The exhibition explores the time that James Connolly, one of Ireland’s national icons, spent in the United States between 1903 and 1910, where he witnessed the successes and failures of labor radicalism and unionisation, and of working class conditions resulting from unregulated corporate expansion.

Despite major advances made by Irish labor activists in the 19th century, Connolly found that employers still had the advantage when he arrived in Ireland in 1902. Over the next eight years, he was among an influential second generation of Irish American leaders in the United States who rallied immigrants from all over Europe to press for the dignity of labour. Turning homeward, he insisted that the fight for Irish nationalism was inseparable from the battle for the rights of all workers, in factories as well as on farms.

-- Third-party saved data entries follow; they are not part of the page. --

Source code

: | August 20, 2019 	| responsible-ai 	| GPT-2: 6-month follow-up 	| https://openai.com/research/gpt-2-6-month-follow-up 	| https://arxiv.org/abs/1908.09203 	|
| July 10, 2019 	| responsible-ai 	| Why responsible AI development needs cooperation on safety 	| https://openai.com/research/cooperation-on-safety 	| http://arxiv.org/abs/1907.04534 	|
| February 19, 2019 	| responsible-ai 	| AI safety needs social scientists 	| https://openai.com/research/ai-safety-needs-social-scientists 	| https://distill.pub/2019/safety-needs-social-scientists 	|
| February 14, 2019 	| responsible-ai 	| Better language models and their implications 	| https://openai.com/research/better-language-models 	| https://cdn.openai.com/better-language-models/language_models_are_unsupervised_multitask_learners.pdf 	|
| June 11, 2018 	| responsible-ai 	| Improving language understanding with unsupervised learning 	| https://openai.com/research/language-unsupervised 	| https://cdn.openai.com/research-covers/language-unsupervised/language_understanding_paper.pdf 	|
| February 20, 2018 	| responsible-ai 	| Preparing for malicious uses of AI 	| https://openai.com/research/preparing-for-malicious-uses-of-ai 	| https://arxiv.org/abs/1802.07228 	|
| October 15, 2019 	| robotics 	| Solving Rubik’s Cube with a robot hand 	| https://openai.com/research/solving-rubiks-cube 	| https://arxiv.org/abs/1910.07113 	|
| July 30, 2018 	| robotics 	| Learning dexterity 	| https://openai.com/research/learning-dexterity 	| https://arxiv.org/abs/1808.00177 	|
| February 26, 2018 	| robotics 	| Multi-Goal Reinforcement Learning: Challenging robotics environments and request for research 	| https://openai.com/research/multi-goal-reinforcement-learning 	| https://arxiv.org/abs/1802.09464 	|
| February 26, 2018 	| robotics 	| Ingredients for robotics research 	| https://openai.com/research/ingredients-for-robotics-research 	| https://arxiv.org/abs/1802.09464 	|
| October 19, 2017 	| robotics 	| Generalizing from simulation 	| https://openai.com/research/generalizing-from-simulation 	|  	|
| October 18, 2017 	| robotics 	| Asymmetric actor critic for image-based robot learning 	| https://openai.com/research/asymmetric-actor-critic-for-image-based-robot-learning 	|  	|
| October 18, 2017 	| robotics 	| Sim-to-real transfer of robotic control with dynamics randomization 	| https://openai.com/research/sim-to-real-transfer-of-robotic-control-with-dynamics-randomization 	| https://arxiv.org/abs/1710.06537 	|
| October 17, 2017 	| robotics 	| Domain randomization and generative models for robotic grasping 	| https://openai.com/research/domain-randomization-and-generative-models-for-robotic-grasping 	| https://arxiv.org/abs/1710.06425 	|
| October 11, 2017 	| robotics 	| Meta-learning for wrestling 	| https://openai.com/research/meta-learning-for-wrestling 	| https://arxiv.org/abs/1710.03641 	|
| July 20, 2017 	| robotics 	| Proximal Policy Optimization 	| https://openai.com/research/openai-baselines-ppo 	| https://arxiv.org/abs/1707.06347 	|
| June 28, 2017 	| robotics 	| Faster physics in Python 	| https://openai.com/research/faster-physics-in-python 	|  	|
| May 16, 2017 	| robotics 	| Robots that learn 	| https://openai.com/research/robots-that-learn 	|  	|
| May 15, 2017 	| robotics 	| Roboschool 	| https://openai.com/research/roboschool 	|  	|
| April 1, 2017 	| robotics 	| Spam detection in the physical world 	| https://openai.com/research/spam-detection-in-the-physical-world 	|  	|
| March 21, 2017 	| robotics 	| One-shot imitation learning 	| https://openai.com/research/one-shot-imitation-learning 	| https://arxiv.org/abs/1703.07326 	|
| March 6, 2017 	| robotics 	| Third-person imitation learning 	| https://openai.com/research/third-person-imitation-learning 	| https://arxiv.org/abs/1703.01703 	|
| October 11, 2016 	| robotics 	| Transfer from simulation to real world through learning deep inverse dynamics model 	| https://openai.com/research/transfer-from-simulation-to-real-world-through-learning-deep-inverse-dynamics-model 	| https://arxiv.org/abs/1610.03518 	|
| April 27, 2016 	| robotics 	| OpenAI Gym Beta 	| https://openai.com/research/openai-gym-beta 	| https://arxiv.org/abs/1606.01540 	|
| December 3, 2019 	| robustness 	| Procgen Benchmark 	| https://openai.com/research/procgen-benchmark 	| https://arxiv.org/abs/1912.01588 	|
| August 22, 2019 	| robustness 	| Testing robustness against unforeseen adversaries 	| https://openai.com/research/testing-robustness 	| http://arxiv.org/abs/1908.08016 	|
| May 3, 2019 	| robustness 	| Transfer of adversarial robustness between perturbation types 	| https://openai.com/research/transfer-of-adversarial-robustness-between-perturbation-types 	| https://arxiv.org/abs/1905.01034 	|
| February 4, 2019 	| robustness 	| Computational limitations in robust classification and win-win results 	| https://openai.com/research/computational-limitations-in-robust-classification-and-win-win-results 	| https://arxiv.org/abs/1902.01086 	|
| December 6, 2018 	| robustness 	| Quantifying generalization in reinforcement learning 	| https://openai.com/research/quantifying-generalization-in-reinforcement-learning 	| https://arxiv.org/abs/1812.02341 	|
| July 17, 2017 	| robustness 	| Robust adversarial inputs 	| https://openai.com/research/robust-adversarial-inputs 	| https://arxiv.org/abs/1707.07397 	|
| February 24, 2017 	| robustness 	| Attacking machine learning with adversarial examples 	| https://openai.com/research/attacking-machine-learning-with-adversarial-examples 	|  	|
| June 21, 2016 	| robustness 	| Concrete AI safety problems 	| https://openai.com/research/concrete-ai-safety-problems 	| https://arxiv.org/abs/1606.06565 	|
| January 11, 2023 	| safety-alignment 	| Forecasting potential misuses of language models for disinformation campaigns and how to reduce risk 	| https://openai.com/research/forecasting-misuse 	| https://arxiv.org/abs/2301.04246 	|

Connolly's experiences in the US influenced his actions during the Dublin Lockout of 1913, which was part of a larger transatlantic effort to secure the rights of the working class in the years before World War I.

The 'Labor & Dignity' exhibition is Glucksman Ireland House's first contribution to Ireland's Decade of Commemorations, which was announced in 2012 by the Taoiseach, Enda Kenny. It is also part of a year-long series of special academic initiatives to mark the twentieth anniversary of Glucksman Ireland House, established as the Center for Irish and Irish American Studies at New York University in 1993.

Professor Marion R. Casey, a faculty member at Glucksman Ireland House, and Daphne Dyer Wolf, a PhD candidate in History and Culture at Drew University, curated the exhibition, which was designed by Hilary J. Sweeney.